Input data:
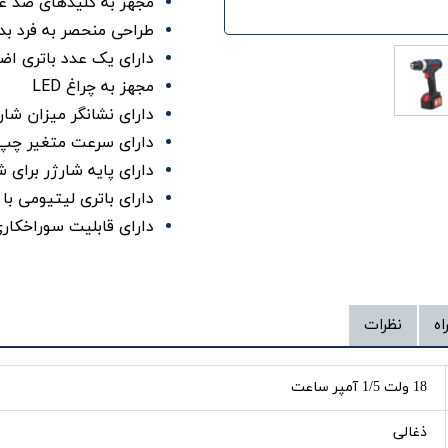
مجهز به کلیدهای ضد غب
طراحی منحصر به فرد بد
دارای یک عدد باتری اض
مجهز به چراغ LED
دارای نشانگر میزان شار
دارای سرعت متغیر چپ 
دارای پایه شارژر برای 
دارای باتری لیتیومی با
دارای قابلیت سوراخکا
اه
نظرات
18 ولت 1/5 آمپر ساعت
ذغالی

---

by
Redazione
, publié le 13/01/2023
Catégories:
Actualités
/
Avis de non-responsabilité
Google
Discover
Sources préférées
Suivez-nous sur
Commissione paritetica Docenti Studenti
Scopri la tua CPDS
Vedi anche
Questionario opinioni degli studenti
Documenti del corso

What to produce: Work out how many lines of the records contain the word "دارای". Give that number and nothing more.

Answer space: 6